Items from a dataset
################
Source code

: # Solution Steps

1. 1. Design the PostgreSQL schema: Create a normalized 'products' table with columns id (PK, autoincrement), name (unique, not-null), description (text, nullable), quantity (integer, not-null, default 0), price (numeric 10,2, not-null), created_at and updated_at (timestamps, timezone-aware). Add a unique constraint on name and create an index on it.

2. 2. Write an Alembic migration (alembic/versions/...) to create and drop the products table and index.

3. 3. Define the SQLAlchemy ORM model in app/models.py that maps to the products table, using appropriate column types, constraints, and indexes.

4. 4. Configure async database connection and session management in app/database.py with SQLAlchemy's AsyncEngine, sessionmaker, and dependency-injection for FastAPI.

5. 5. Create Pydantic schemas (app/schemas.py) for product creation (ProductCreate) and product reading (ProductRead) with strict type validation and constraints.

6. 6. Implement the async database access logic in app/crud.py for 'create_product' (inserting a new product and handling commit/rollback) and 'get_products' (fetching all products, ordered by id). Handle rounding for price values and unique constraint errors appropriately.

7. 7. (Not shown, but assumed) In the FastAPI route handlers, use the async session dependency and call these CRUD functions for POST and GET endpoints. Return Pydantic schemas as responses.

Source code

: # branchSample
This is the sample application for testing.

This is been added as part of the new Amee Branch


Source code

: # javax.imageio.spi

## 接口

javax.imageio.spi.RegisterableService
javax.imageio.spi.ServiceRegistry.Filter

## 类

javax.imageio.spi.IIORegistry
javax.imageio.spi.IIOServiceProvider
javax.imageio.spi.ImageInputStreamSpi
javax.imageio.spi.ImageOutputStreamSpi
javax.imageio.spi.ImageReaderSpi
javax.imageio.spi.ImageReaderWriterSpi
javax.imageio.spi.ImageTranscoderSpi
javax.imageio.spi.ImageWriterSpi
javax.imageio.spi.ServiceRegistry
################
» **Task to complete**
The answer is the records above restated word for word from their opening line through the line that holds "5. 5. Create", both included, and nothing else.

» **Solution to this task**
Source code

: # Solution Steps

1. 1. Design the PostgreSQL schema: Create a normalized 'products' table with columns id (PK, autoincrement), name (unique, not-null), description (text, nullable), quantity (integer, not-null, default 0), price (numeric 10,2, not-null), created_at and updated_at (timestamps, timezone-aware). Add a unique constraint on name and create an index on it.

2. 2. Write an Alembic migration (alembic/versions/...) to create and drop the products table and index.

3. 3. Define the SQLAlchemy ORM model in app/models.py that maps to the products table, using appropriate column types, constraints, and indexes.

4. 4. Configure async database connection and session management in app/database.py with SQLAlchemy's AsyncEngine, sessionmaker, and dependency-injection for FastAPI.

5. 5. Create Pydantic schemas (app/schemas.py) for product creation (ProductCreate) and product reading (ProductRead) with strict type validation and constraints.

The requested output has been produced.